#### EXERCISE BRIEF:
Transcribe the records word for word. Leave every picture out.

━━━ GIVEN DATA

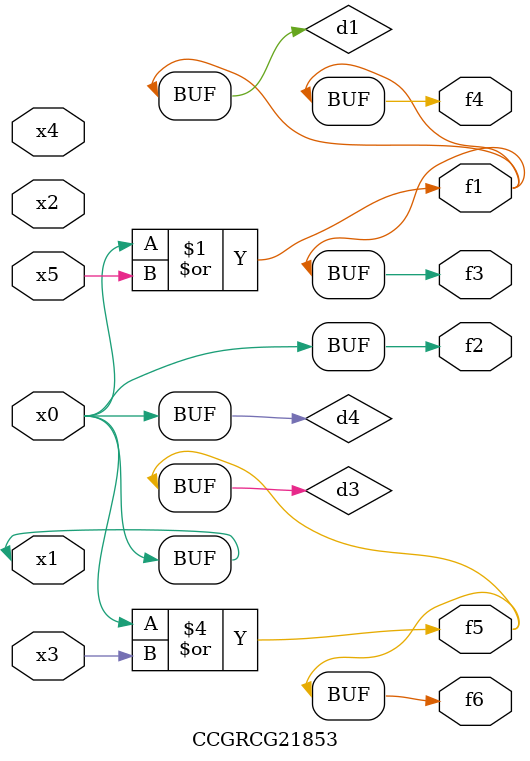
<source format=v>
module CCGRCG21853(
	input x0, x1, x2, x3, x4, x5,
	output f1, f2, f3, f4, f5, f6
);

	wire d1, d2, d3, d4;

	or (d1, x0, x5);
	xnor (d2, x1, x4);
	or (d3, x0, x3);
	buf (d4, x0, x1);
	assign f1 = d1;
	assign f2 = d4;
	assign f3 = d1;
	assign f4 = d1;
	assign f5 = d3;
	assign f6 = d3;
endmodule

</source>
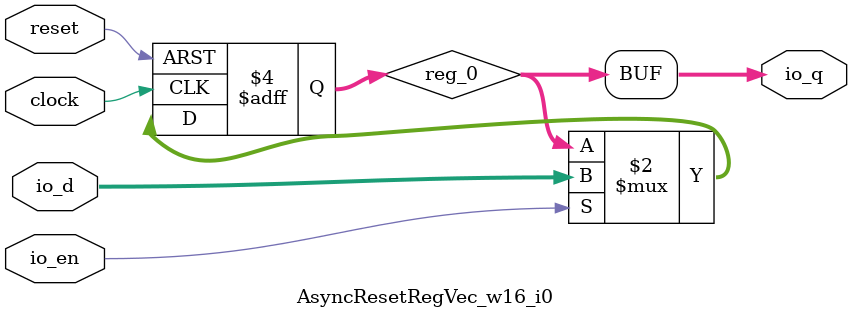
<source format=sv>
`ifndef RANDOMIZE
  `ifdef RANDOMIZE_REG_INIT
    `define RANDOMIZE
  `endif // RANDOMIZE_REG_INIT
`endif // not def RANDOMIZE
`ifndef RANDOMIZE
  `ifdef RANDOMIZE_MEM_INIT
    `define RANDOMIZE
  `endif // RANDOMIZE_MEM_INIT
`endif // not def RANDOMIZE

`ifndef RANDOM
  `define RANDOM $random
`endif // not def RANDOM

// Users can define 'PRINTF_COND' to add an extra gate to prints.
`ifndef PRINTF_COND_
  `ifdef PRINTF_COND
    `define PRINTF_COND_ (`PRINTF_COND)
  `else  // PRINTF_COND
    `define PRINTF_COND_ 1
  `endif // PRINTF_COND
`endif // not def PRINTF_COND_

// Users can define 'ASSERT_VERBOSE_COND' to add an extra gate to assert error printing.
`ifndef ASSERT_VERBOSE_COND_
  `ifdef ASSERT_VERBOSE_COND
    `define ASSERT_VERBOSE_COND_ (`ASSERT_VERBOSE_COND)
  `else  // ASSERT_VERBOSE_COND
    `define ASSERT_VERBOSE_COND_ 1
  `endif // ASSERT_VERBOSE_COND
`endif // not def ASSERT_VERBOSE_COND_

// Users can define 'STOP_COND' to add an extra gate to stop conditions.
`ifndef STOP_COND_
  `ifdef STOP_COND
    `define STOP_COND_ (`STOP_COND)
  `else  // STOP_COND
    `define STOP_COND_ 1
  `endif // STOP_COND
`endif // not def STOP_COND_

// Users can define INIT_RANDOM as general code that gets injected into the
// initializer block for modules with registers.
`ifndef INIT_RANDOM
  `define INIT_RANDOM
`endif // not def INIT_RANDOM

// If using random initialization, you can also define RANDOMIZE_DELAY to
// customize the delay used, otherwise 0.002 is used.
`ifndef RANDOMIZE_DELAY
  `define RANDOMIZE_DELAY 0.002
`endif // not def RANDOMIZE_DELAY

// Define INIT_RANDOM_PROLOG_ for use in our modules below.
`ifndef INIT_RANDOM_PROLOG_
  `ifdef RANDOMIZE
    `ifdef VERILATOR
      `define INIT_RANDOM_PROLOG_ `INIT_RANDOM
    `else  // VERILATOR
      `define INIT_RANDOM_PROLOG_ `INIT_RANDOM #`RANDOMIZE_DELAY begin end
    `endif // VERILATOR
  `else  // RANDOMIZE
    `define INIT_RANDOM_PROLOG_
  `endif // RANDOMIZE
`endif // not def INIT_RANDOM_PROLOG_

module AsyncResetRegVec_w16_i0(
  input         clock,
                reset,
  input  [15:0] io_d,
  input         io_en,
  output [15:0] io_q
);

  reg [15:0] reg_0;	// @[AsyncResetReg.scala:63:50]
  always @(posedge clock or posedge reset) begin
    if (reset)
      reg_0 <= 16'h0;	// @[AsyncResetReg.scala:63:50]
    else if (io_en)
      reg_0 <= io_d;	// @[AsyncResetReg.scala:63:50]
  end // always @(posedge, posedge)
  `ifndef SYNTHESIS
    `ifdef FIRRTL_BEFORE_INITIAL
      `FIRRTL_BEFORE_INITIAL
    `endif // FIRRTL_BEFORE_INITIAL
    logic [31:0] _RANDOM_0;
    initial begin
      `ifdef INIT_RANDOM_PROLOG_
        `INIT_RANDOM_PROLOG_
      `endif // INIT_RANDOM_PROLOG_
      `ifdef RANDOMIZE_REG_INIT
        _RANDOM_0 = `RANDOM;
        reg_0 = _RANDOM_0[15:0];	// @[AsyncResetReg.scala:63:50]
      `endif // RANDOMIZE_REG_INIT
      `ifdef RANDOMIZE
        if (reset)
          reg_0 = 16'h0;	// @[AsyncResetReg.scala:63:50]
      `endif // RANDOMIZE
    end // initial
    `ifdef FIRRTL_AFTER_INITIAL
      `FIRRTL_AFTER_INITIAL
    `endif // FIRRTL_AFTER_INITIAL
  `endif // not def SYNTHESIS
  assign io_q = reg_0;	// @[AsyncResetReg.scala:63:50]
endmodule


</source>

━━━━━━

#### RESULT BELOW:
<source format=v>
module CCGRCG21853(
	input x0, x1, x2, x3, x4, x5,
	output f1, f2, f3, f4, f5, f6
);

	wire d1, d2, d3, d4;

	or (d1, x0, x5);
	xnor (d2, x1, x4);
	or (d3, x0, x3);
	buf (d4, x0, x1);
	assign f1 = d1;
	assign f2 = d4;
	assign f3 = d1;
	assign f4 = d1;
	assign f5 = d3;
	assign f6 = d3;
endmodule

</source>
<source format=sv>
`ifndef RANDOMIZE
  `ifdef RANDOMIZE_REG_INIT
    `define RANDOMIZE
  `endif // RANDOMIZE_REG_INIT
`endif // not def RANDOMIZE
`ifndef RANDOMIZE
  `ifdef RANDOMIZE_MEM_INIT
    `define RANDOMIZE
  `endif // RANDOMIZE_MEM_INIT
`endif // not def RANDOMIZE

`ifndef RANDOM
  `define RANDOM $random
`endif // not def RANDOM

// Users can define 'PRINTF_COND' to add an extra gate to prints.
`ifndef PRINTF_COND_
  `ifdef PRINTF_COND
    `define PRINTF_COND_ (`PRINTF_COND)
  `else  // PRINTF_COND
    `define PRINTF_COND_ 1
  `endif // PRINTF_COND
`endif // not def PRINTF_COND_

// Users can define 'ASSERT_VERBOSE_COND' to add an extra gate to assert error printing.
`ifndef ASSERT_VERBOSE_COND_
  `ifdef ASSERT_VERBOSE_COND
    `define ASSERT_VERBOSE_COND_ (`ASSERT_VERBOSE_COND)
  `else  // ASSERT_VERBOSE_COND
    `define ASSERT_VERBOSE_COND_ 1
  `endif // ASSERT_VERBOSE_COND
`endif // not def ASSERT_VERBOSE_COND_

// Users can define 'STOP_COND' to add an extra gate to stop conditions.
`ifndef STOP_COND_
  `ifdef STOP_COND
    `define STOP_COND_ (`STOP_COND)
  `else  // STOP_COND
    `define STOP_COND_ 1
  `endif // STOP_COND
`endif // not def STOP_COND_

// Users can define INIT_RANDOM as general code that gets injected into the
// initializer block for modules with registers.
`ifndef INIT_RANDOM
  `define INIT_RANDOM
`endif // not def INIT_RANDOM

// If using random initialization, you can also define RANDOMIZE_DELAY to
// customize the delay used, otherwise 0.002 is used.
`ifndef RANDOMIZE_DELAY
  `define RANDOMIZE_DELAY 0.002
`endif // not def RANDOMIZE_DELAY

// Define INIT_RANDOM_PROLOG_ for use in our modules below.
`ifndef INIT_RANDOM_PROLOG_
  `ifdef RANDOMIZE
    `ifdef VERILATOR
      `define INIT_RANDOM_PROLOG_ `INIT_RANDOM
    `else  // VERILATOR
      `define INIT_RANDOM_PROLOG_ `INIT_RANDOM #`RANDOMIZE_DELAY begin end
    `endif // VERILATOR
  `else  // RANDOMIZE
    `define INIT_RANDOM_PROLOG_
  `endif // RANDOMIZE
`endif // not def INIT_RANDOM_PROLOG_

module AsyncResetRegVec_w16_i0(
  input         clock,
                reset,
  input  [15:0] io_d,
  input         io_en,
  output [15:0] io_q
);

  reg [15:0] reg_0;	// @[AsyncResetReg.scala:63:50]
  always @(posedge clock or posedge reset) begin
    if (reset)
      reg_0 <= 16'h0;	// @[AsyncResetReg.scala:63:50]
    else if (io_en)
      reg_0 <= io_d;	// @[AsyncResetReg.scala:63:50]
  end // always @(posedge, posedge)
  `ifndef SYNTHESIS
    `ifdef FIRRTL_BEFORE_INITIAL
      `FIRRTL_BEFORE_INITIAL
    `endif // FIRRTL_BEFORE_INITIAL
    logic [31:0] _RANDOM_0;
    initial begin
      `ifdef INIT_RANDOM_PROLOG_
        `INIT_RANDOM_PROLOG_
      `endif // INIT_RANDOM_PROLOG_
      `ifdef RANDOMIZE_REG_INIT
        _RANDOM_0 = `RANDOM;
        reg_0 = _RANDOM_0[15:0];	// @[AsyncResetReg.scala:63:50]
      `endif // RANDOMIZE_REG_INIT
      `ifdef RANDOMIZE
        if (reset)
          reg_0 = 16'h0;	// @[AsyncResetReg.scala:63:50]
      `endif // RANDOMIZE
    end // initial
    `ifdef FIRRTL_AFTER_INITIAL
      `FIRRTL_AFTER_INITIAL
    `endif // FIRRTL_AFTER_INITIAL
  `endif // not def SYNTHESIS
  assign io_q = reg_0;	// @[AsyncResetReg.scala:63:50]
endmodule


</source>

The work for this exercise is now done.